Jika sudah ada kejelasan dari Wasdik Polri, maka Bareskrim akan menindaklanjutinya dengan penyelidikan. Termasuk dengan memanggil saksi-saksi yang diperlukan.

"Jadi siapa saksinya. Setelah itu baru ditingkatkan jadi penyelidikan atau tidak. Kemudian karena ini menyangkut pejabat publik, tentu kami akan meminta resmi kepada Pemda DKI transkrip video secara utuh," lanjut Agus.

Selain bertanya kepada ahli agama, Bareskrim akan meminta pendapat dari Majelis Ulama Indonesia (MUI), pemuka agama Islam, organisasi masyarakat, hingga pihak terkait lainnya.

"Jadi kami akan konsul dengan MUI, apakah ini masuk konten penistaan atau tidak. Ada tidak pesan melarang memeluk agama itu," tandas Agus.
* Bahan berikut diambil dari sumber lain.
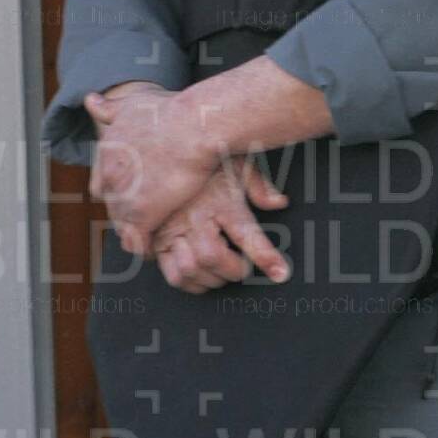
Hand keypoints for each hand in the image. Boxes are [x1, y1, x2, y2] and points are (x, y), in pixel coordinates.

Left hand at [85, 82, 217, 255]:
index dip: (117, 192)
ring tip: (147, 242)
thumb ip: (110, 107)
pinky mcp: (144, 214)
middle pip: (111, 206)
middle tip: (143, 222)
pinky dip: (143, 248)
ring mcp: (124, 196)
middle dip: (125, 214)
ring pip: (122, 226)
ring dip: (133, 234)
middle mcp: (109, 175)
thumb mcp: (134, 103)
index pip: (101, 184)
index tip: (133, 195)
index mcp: (106, 151)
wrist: (193, 126)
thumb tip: (89, 100)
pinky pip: (137, 241)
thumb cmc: (172, 111)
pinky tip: (152, 251)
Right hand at [152, 158, 291, 291]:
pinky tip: (202, 274)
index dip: (264, 257)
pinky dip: (190, 282)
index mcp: (219, 200)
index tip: (280, 273)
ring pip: (189, 270)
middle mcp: (194, 217)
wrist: (164, 155)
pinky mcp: (158, 242)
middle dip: (232, 271)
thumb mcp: (237, 162)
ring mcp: (172, 231)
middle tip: (241, 267)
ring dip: (211, 279)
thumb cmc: (204, 160)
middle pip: (211, 258)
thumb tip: (279, 202)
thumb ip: (258, 185)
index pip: (245, 233)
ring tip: (222, 272)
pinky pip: (172, 275)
Sebelumnya, Ahok dalam kunjungan Ahok ke Kabupaten Kepulauan Seribu  mengimbau masyarakat agar tidak terpengaruh dengan penggunaan ayat suci Alquran yang melarang umat Islam memilih calon pemimpin nonmuslim.
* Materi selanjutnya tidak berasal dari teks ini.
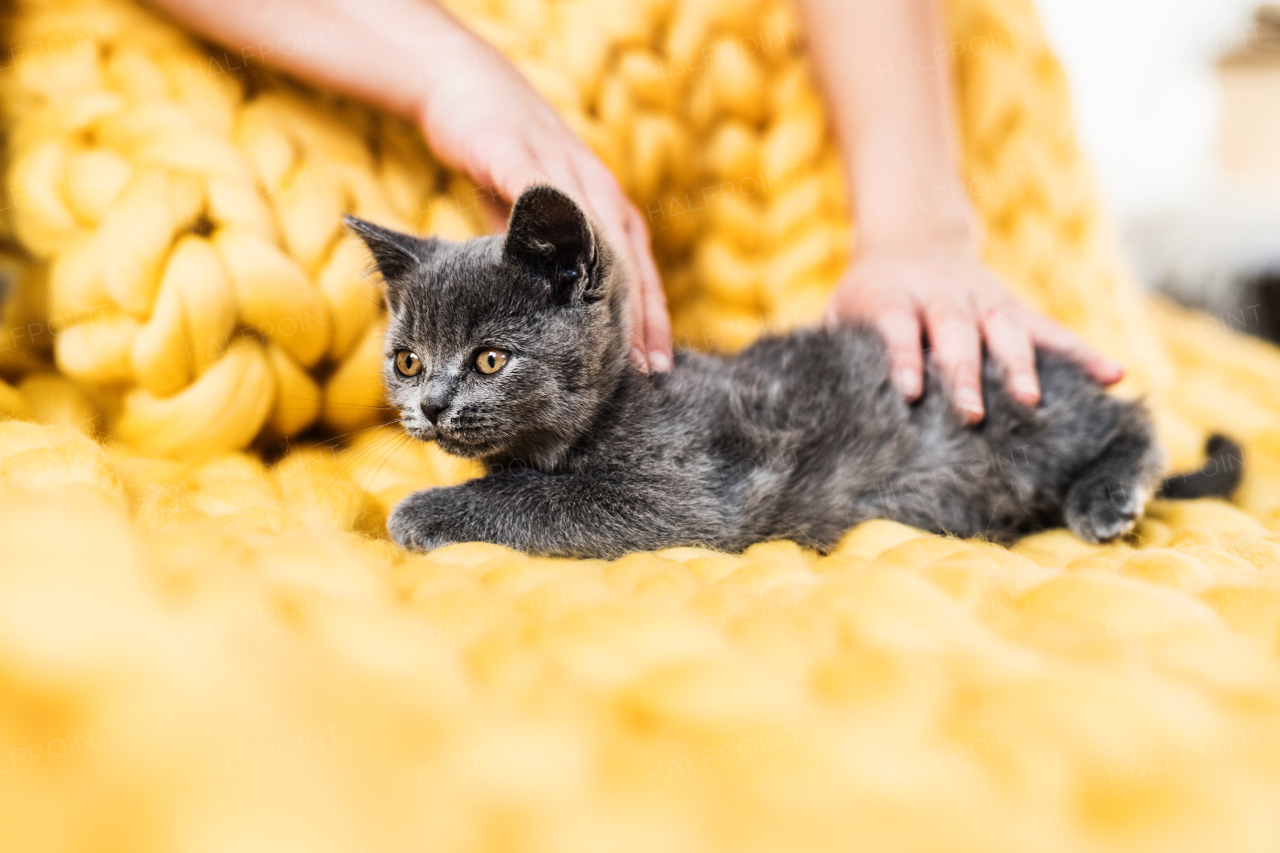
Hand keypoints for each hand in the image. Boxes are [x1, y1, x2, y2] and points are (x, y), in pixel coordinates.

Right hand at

"Jadi jangan percaya sama orang, kan bisa saja dalam hati bapak ibu enggak mau pilih saya misalnya dibohongin pakai surat Al Maidah 51 macem-macem gitu," ucapnya.(Edy Sutrisno)

Subscribe to receive free email updates:

2 Responses to "Surya Paloh akan Tendang Ahok Jika Terbukti Lecehkan Al Qur'an"

  1. saya sangat berterima kasih banyak MBAH RAWA GUMPALA atas bantuan pesugihan dana ghaib nya kini kehidupan kami sekeluarga sudah jauh lebih baik dari sebelumnya,ternyata apa yang tertulis didalam blok MBAH RAWA GUMPALA itu semuanya benar benar terbukti dan saya adalah salah satunya orang yang sudah membuktikannya sendiri,usaha yang dulunya bangkrut kini alhamdulillah sekaran sudah mulai bangkit lagi itu semua berkat bantuan beliau,saya tidak pernah menyangka kalau saya sudah bisa sesukses ini dan kami sekeluarga tidak akan pernah melupakan kebaikan MBAH,,bagi anda yang ingin dibantu sama MBAH RAWA GUMPALA silahkan hubungi MBAH di 085 316 106 111 insya allah beliau akan membantu anda dengan senang hati,pesugihan ini tanpa resiko apapun dan untuk lebih jelasnya buka saja blok mbah PESUGIHAN DANA GHAIB TANPA TUMBAL

    ReplyDelete
  2. Kenapa banyak orang gagal menambah tinggi badan? Ada yang sudah mencoba minum suplemen ini itu, vitamin ini itu, obat ini itu, sandal peninggi badan ini itu, ebook peninggi badan ini itu, namun hasilnya NOL BESAR!!! Sekarang pertanyaannya, kenapa bisa begitu??? Silahkan hubungi kami di HP/SMS/WA: 081266771899 BBM: 5fcb4dcb LINE: elemenku atau klik http://tambahtinggi.com

    ReplyDelete

Kirim Komentar Anda:

Pembaca dapat mengirimkan komentar terkait artikel atau berita yang ditayangkan. Isi komentar bukan merupakan pandangan, pendapat ataupun kebijakan kami dan sepenuhnya menjadi tanggung jawab pengirim.

Pembaca dapat melaporkan komentar jika dianggap tidak etis, kasar, berisi fitnah, atau berbau SARA. Kami akan menimbang setiap laporan yang masuk dan dapat memutuskan untuk tetap menayangkan atau menghapus komentar tersebut.